Eastern Idaho man receives Purple Heart after 45 years


U.S. Sen. Mike Crapo of Idaho prepares to present Jerry Blackburn with the medal on Saturday. Blackburn is joined by his wife, JoAnn.


IDAHO FALLS — It was an emotional moment for Army Spc. Jerry Blackburn.

Until Saturday, he’d never visited the Vietnam War Memorial — an inverted “V” that overlooks the Snake River. “I’d drive by and see the signs … but I never stopped,” he said. “Seeing it for the first time, I got a little choked up.”

Blackburn, today an area rancher, was among the first to arrive for a long overdue ceremony honoring the plain-spoken man’s service.

Rain already was falling and the gathering retired temporarily to a nearby picnic shelter to wait out the fast-moving storm.

So, after 45 years of waiting, Blackburn waited some more — another 30 minutes or so — before finally receiving his Purple Heart.

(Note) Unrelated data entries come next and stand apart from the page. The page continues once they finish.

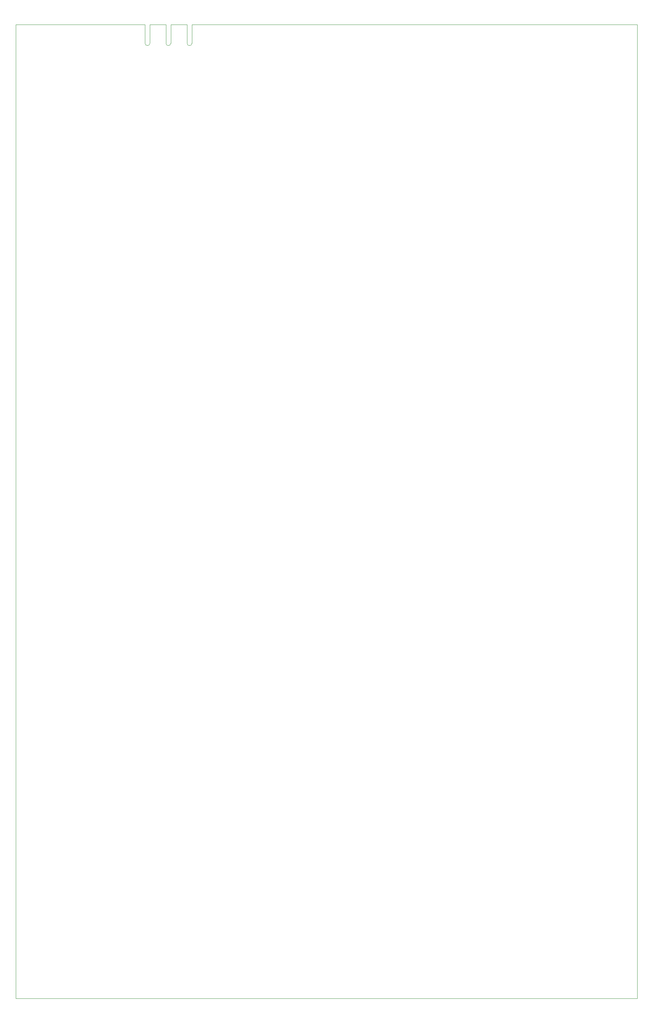
<source format=gm1>
%TF.GenerationSoftware,KiCad,Pcbnew,(5.1.2)-2*%
%TF.CreationDate,2020-11-17T15:03:31-05:00*%
%TF.ProjectId,multiphase_converter,6d756c74-6970-4686-9173-655f636f6e76,rev?*%
%TF.SameCoordinates,Original*%
%TF.FileFunction,Profile,NP*%
%FSLAX46Y46*%
G04 Gerber Fmt 4.6, Leading zero omitted, Abs format (unit mm)*
G04 Created by KiCad (PCBNEW (5.1.2)-2) date 2020-11-17 15:03:31*
%MOMM*%
%LPD*%
G04 APERTURE LIST*
%ADD10C,0.050000*%
G04 APERTURE END LIST*
D10*
X71200000Y-20000000D02*
X40000000Y-20000000D01*
X72400000Y-24500000D02*
G75*
G02X71200000Y-24500000I-600000J0D01*
G01*
X71200000Y-24500000D02*
X71200000Y-20000000D01*
X72400000Y-20000000D02*
X72400000Y-24500000D01*
X76250000Y-20000000D02*
X72400000Y-20000000D01*
X77450000Y-24500000D02*
G75*
G02X76250000Y-24500000I-600000J0D01*
G01*
X76250000Y-24500000D02*
X76250000Y-20000000D01*
X77450000Y-20000000D02*
X77450000Y-24500000D01*
X81350000Y-20000000D02*
X77450000Y-20000000D01*
X81350000Y-24500000D02*
X81350000Y-20000000D01*
X82550000Y-24500000D02*
G75*
G02X81350000Y-24500000I-600000J0D01*
G01*
X82550000Y-20000000D02*
X82550000Y-24500000D01*
X190000000Y-255000000D02*
X40000000Y-255000000D01*
X190000000Y-255000000D02*
X190000000Y-20000000D01*
X82550000Y-20000000D02*
X190000000Y-20000000D01*
X40000000Y-20000000D02*
X40000000Y-255000000D01*
M02*

</source>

He had earned the medal during the opening hours of what would become known as the Tet Offensive — one of the largest and bloodiest battles of the Vietnam War.


“I was a military (Army) policeman in Saigon. We took the brunt of things in the first eight to 10 hours,” he said.

The assault (named for the Tet lunar new year holiday) came Jan. 31, 1968.

An estimated 70,000 North Vietnamese and Viet Cong forces launched a coordinated series of fierce attacks on more than 100 cities and towns in South Vietnam, according to the history.com website.

Though U.S. and South Vietnamese forces would prevail, the North won a strategic victory that marked the beginning of the slow and painful U.S. withdrawal, the website said.

Blackburn’s unit was moving into position to protect a vital command center when they ran into enemy forces. A truck carrying 22 of Blackburn’s friends and comrades was hit by enemy explosives and automatic weapons fire. He was riding in a Jeep behind the truck.

“I saw my fellow soldiers on fire … heard them screaming. It was awful,” he said.

Blackburn climbed out of the Jeep and began returning fire. He saw three enemy soldiers stripping weapons from the bodies of his fallen comrades. “I shot all three of them,” he said.

He also remembers shooting the driver of an enemy Jeep. Beyond that point, details fade away.


Blackburn would engage in the firefight for more than two hours.

There were nearly three-thousand rounds of spent ammunition found where he made his stand. He was hit three times — bullets piercing his left thigh, pelvis and right groin.

Then an explosion knocked him to the ground. Later, he would learn that the force of the blast broke his neck in two places.

Somehow, Blackburn got back to his feet.

“Then I had this weird thought,” he said. “I remember thinking, ‘That wasn’t so bad.’”

Eventually, Blackburn was taken to a field hospital. While undergoing treatment, it appeared the hospital was coming under attack. Still in his hospital gown, Blackburn found a helmet and boots. And putting on a discarded flak jacket that reeked of sweat, he resumed the fight.

By the end of February 1968, Blackburn was back in the U.S., recovering from his wounds.

But the paperwork that recounted his heroism under fire and the entirety of his service, somehow was lost. What was found was rife with errors. It took decades to get everything sorted out.

Eventually, Sen. Mike Crapo’s office helped track down the paperwork that finally led to Blackburn receiving his Purple Heart — on a stormy Saturday evening in Idaho Falls.

After receiving the box that held his Purple Hear, Blackburn said: “I’ve been choked up several times this evening,” he said. “And you know something; I hope those kind of emotions never go away.”